** WHAT TO WORK ON **
Print the listing in full, with no character changed.
=-=-=-=-=
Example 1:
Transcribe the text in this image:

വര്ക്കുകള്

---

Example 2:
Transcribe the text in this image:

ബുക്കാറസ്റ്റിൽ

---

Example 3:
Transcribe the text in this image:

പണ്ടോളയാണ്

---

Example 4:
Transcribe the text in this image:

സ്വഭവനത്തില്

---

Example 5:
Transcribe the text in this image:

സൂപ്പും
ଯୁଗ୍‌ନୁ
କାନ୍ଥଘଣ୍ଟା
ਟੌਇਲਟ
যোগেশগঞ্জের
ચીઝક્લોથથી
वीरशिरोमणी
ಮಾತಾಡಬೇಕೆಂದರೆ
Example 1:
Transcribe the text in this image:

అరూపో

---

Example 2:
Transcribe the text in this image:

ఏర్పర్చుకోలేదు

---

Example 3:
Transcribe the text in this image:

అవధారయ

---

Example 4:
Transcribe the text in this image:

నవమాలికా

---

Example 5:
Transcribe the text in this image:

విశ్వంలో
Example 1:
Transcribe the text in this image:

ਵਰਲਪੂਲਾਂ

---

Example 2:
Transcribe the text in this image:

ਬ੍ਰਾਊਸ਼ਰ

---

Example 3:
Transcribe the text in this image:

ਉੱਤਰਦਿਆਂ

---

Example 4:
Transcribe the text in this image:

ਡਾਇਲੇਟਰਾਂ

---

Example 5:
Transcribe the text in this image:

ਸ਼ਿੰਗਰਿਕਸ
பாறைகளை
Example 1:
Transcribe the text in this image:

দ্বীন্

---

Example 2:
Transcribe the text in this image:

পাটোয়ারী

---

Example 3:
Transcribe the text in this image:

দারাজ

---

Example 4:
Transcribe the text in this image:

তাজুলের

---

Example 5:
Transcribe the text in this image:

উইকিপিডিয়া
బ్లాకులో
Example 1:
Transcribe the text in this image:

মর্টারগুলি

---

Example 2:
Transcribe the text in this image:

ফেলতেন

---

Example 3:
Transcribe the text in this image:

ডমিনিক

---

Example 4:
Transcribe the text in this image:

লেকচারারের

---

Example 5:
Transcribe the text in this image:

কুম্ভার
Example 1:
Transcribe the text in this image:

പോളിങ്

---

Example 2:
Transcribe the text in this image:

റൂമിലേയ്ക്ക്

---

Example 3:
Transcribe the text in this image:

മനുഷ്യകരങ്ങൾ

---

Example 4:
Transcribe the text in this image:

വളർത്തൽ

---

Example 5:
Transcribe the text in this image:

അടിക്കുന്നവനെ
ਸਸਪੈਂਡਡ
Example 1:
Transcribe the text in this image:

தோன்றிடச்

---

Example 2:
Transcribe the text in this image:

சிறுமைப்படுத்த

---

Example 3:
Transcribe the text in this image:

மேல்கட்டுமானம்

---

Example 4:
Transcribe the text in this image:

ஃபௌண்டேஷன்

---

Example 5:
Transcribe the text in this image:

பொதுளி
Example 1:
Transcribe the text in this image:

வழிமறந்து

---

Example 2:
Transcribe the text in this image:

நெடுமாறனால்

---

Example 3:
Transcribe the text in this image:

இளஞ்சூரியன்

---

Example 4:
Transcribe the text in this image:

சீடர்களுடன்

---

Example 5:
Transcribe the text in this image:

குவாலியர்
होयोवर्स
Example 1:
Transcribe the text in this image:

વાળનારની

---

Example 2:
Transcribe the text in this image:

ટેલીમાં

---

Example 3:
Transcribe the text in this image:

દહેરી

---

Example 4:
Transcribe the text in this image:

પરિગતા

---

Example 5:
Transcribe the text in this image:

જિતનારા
=-=-=-=-=
** RESULT OF THE EXERCISE **
Example 1:
Transcribe the text in this image:

വര്ക്കുകള്

---

Example 2:
Transcribe the text in this image:

ബുക്കാറസ്റ്റിൽ

---

Example 3:
Transcribe the text in this image:

പണ്ടോളയാണ്

---

Example 4:
Transcribe the text in this image:

സ്വഭവനത്തില്

---

Example 5:
Transcribe the text in this image:

സൂപ്പും
ଯୁଗ୍‌ନୁ
କାନ୍ଥଘଣ୍ଟା
ਟੌਇਲਟ
যোগেশগঞ্জের
ચીઝક્લોથથી
वीरशिरोमणी
ಮಾತಾಡಬೇಕೆಂದರೆ
Example 1:
Transcribe the text in this image:

అరూపో

---

Example 2:
Transcribe the text in this image:

ఏర్పర్చుకోలేదు

---

Example 3:
Transcribe the text in this image:

అవధారయ

---

Example 4:
Transcribe the text in this image:

నవమాలికా

---

Example 5:
Transcribe the text in this image:

విశ్వంలో
Example 1:
Transcribe the text in this image:

ਵਰਲਪੂਲਾਂ

---

Example 2:
Transcribe the text in this image:

ਬ੍ਰਾਊਸ਼ਰ

---

Example 3:
Transcribe the text in this image:

ਉੱਤਰਦਿਆਂ

---

Example 4:
Transcribe the text in this image:

ਡਾਇਲੇਟਰਾਂ

---

Example 5:
Transcribe the text in this image:

ਸ਼ਿੰਗਰਿਕਸ
பாறைகளை
Example 1:
Transcribe the text in this image:

দ্বীন্

---

Example 2:
Transcribe the text in this image:

পাটোয়ারী

---

Example 3:
Transcribe the text in this image:

দারাজ

---

Example 4:
Transcribe the text in this image:

তাজুলের

---

Example 5:
Transcribe the text in this image:

উইকিপিডিয়া
బ్లాకులో
Example 1:
Transcribe the text in this image:

মর্টারগুলি

---

Example 2:
Transcribe the text in this image:

ফেলতেন

---

Example 3:
Transcribe the text in this image:

ডমিনিক

---

Example 4:
Transcribe the text in this image:

লেকচারারের

---

Example 5:
Transcribe the text in this image:

কুম্ভার
Example 1:
Transcribe the text in this image:

പോളിങ്

---

Example 2:
Transcribe the text in this image:

റൂമിലേയ്ക്ക്

---

Example 3:
Transcribe the text in this image:

മനുഷ്യകരങ്ങൾ

---

Example 4:
Transcribe the text in this image:

വളർത്തൽ

---

Example 5:
Transcribe the text in this image:

അടിക്കുന്നവനെ
ਸਸਪੈਂਡਡ
Example 1:
Transcribe the text in this image:

தோன்றிடச்

---

Example 2:
Transcribe the text in this image:

சிறுமைப்படுத்த

---

Example 3:
Transcribe the text in this image:

மேல்கட்டுமானம்

---

Example 4:
Transcribe the text in this image:

ஃபௌண்டேஷன்

---

Example 5:
Transcribe the text in this image:

பொதுளி
Example 1:
Transcribe the text in this image:

வழிமறந்து

---

Example 2:
Transcribe the text in this image:

நெடுமாறனால்

---

Example 3:
Transcribe the text in this image:

இளஞ்சூரியன்

---

Example 4:
Transcribe the text in this image:

சீடர்களுடன்

---

Example 5:
Transcribe the text in this image:

குவாலியர்
होयोवर्स
Example 1:
Transcribe the text in this image:

વાળનારની

---

Example 2:
Transcribe the text in this image:

ટેલીમાં

---

Example 3:
Transcribe the text in this image:

દહેરી

---

Example 4:
Transcribe the text in this image:

પરિગતા

---

Example 5:
Transcribe the text in this image:

જિતનારા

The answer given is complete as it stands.